COLUMBIA — The City Council approved a resolution Monday night naming the 81.5-acre park near Oakland Middle School as Albert-Oakland Park and the park's pool as Albert-Oakland Aquatic Center.
The southernmost 20-acre portion of the park will still be called C.M. Albert Memorial Park. This tract was donated to the city by Paul A. and Marjorie Albert in 1964.
The park was referred to as Albert-Oakland Park until the late 1990s, when then- City Manager Ray Beck directed city staff to refer to it as Oakland Park.
Since July, Kurt Albert, Paul Albert's son, has conducted an extensive search through city records and has spoken before the council and the Parks and Recreation Commission urging the inclusion of the Albert name on the park.
In September, the Parks and Recreation Commission recommended by a 4 to 1 vote that the park be named Albert-Oakland Park. The one abstention was in favor of naming the park Albert Memorial Park.
The resolution approved by the City Council on Monday was drafted by Kurt Albert and included additional clauses about the park's history and the significance of the Alberts' original donation.
Mayor Darwin Hindman amended Kurt Albert's proposed resolution by removing several clauses he said passed judgment and were irrelevant to the park's naming. He also pointed out that the park's naming does not honor Paul Albert but rather his mother, Claire M. Albert.
Third Ward Councilman Karl Skala recommended that the pool also be included in the resolution but that shelters and other facilities on the park be left unnamed to allow for their naming in the future.
The substitute naming resolution was approved unanimously.

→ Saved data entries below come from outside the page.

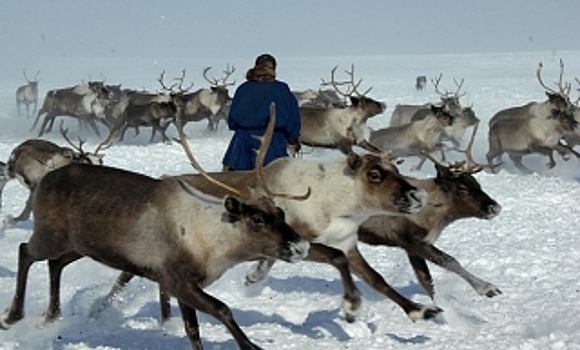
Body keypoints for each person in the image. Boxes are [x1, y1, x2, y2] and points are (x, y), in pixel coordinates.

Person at [222, 53, 301, 171]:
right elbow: (293, 118)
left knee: (237, 183)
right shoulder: (281, 89)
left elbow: (232, 120)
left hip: (242, 142)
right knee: (273, 182)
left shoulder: (243, 88)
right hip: (272, 142)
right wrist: (293, 139)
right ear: (274, 69)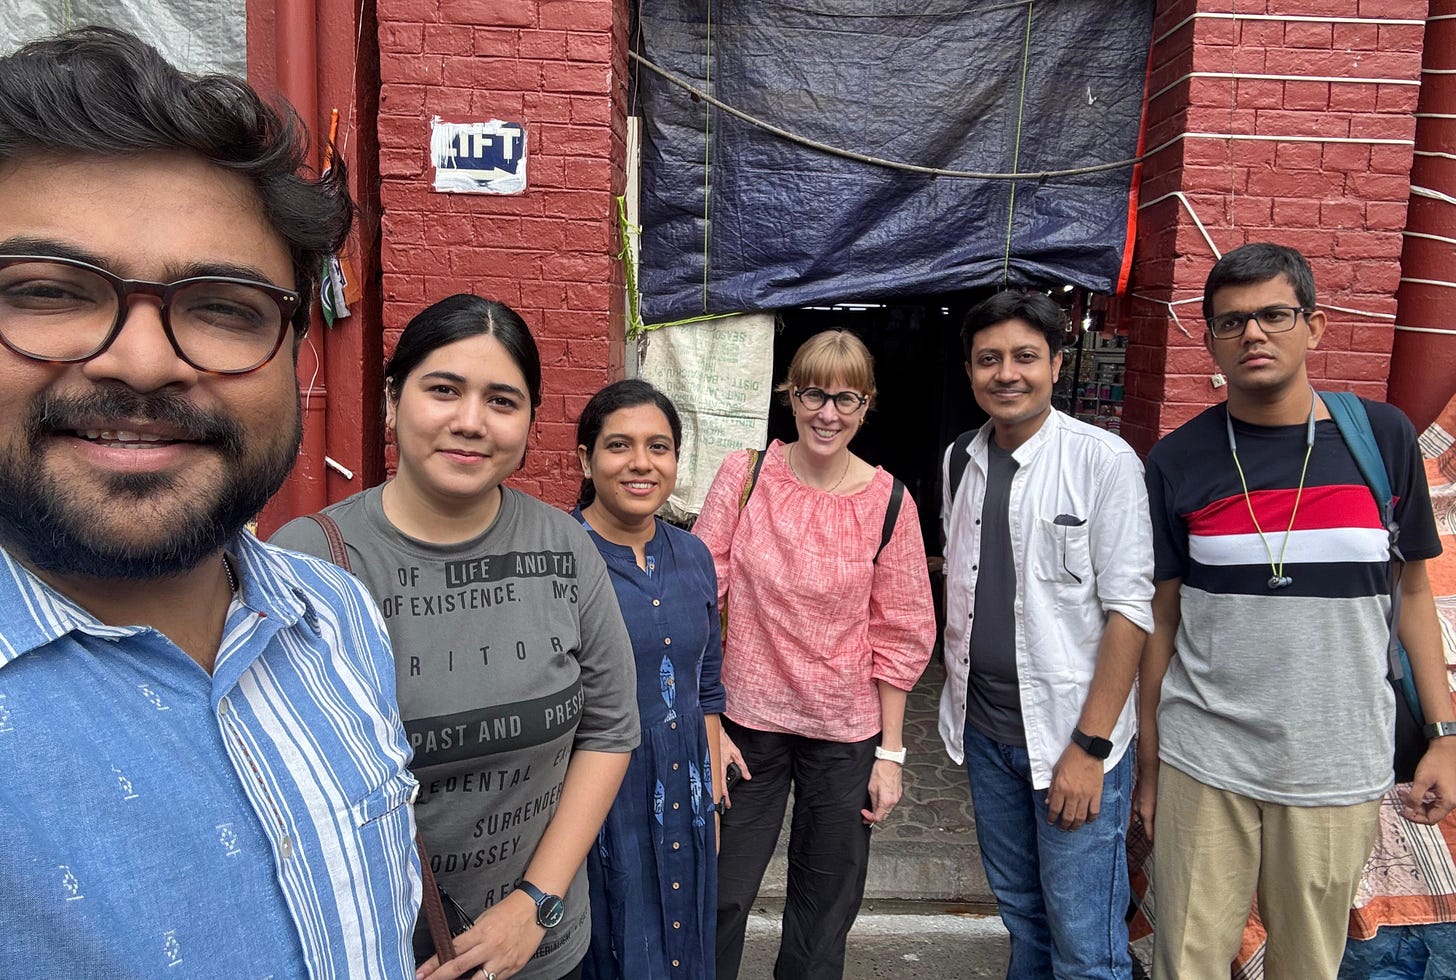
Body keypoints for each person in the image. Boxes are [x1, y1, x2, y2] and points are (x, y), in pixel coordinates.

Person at [0, 26, 420, 979]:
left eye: (223, 307)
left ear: (295, 355)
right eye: (50, 293)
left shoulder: (335, 616)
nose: (144, 362)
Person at [271, 295, 638, 980]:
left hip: (540, 950)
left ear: (529, 422)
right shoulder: (308, 563)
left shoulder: (565, 546)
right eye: (443, 390)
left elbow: (610, 730)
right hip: (374, 953)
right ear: (393, 400)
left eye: (502, 401)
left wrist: (534, 905)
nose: (471, 421)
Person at [1139, 242, 1456, 980]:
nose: (1253, 334)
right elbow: (1162, 620)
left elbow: (1412, 593)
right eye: (1231, 322)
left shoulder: (1381, 439)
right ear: (1210, 340)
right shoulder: (1178, 459)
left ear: (1314, 326)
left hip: (1336, 759)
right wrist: (1151, 769)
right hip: (1205, 754)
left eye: (1274, 315)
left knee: (1308, 962)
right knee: (1186, 961)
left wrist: (1444, 735)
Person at [693, 329, 936, 980]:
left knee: (822, 914)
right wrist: (706, 727)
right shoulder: (745, 477)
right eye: (813, 395)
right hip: (746, 726)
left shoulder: (890, 503)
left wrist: (890, 756)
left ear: (866, 404)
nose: (828, 413)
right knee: (720, 893)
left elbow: (902, 632)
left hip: (844, 736)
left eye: (845, 398)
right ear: (791, 395)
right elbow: (699, 599)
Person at [936, 290, 1154, 979]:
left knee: (1085, 943)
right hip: (986, 732)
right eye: (989, 359)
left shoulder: (1103, 461)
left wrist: (1090, 748)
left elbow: (1131, 611)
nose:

During public comment, Kurt Albert's wife, Patrice Albert, urged the council to approve the resolution drafted by her husband to "heal the gaping wounds inflicted upon our family."
Paul Albert's oldest daughter, Cedar Albert, also spoke in favor of naming the park to honor her mother's sacrifice in allowing the original donation when the family was having financial trouble.
"We are dirt poor, and it's OK because there is a park," Cedar Albert said she remembered thinking.
"It's just something to be really proud of."
Former state legislator George Parker spoke in support of restoring the Albert name to the park. He said Paul Albert's role as an ombudsman and questioner of the people in power should be recognized.
"We need more people that have the guts to ask questions that need to be asked," Parker said.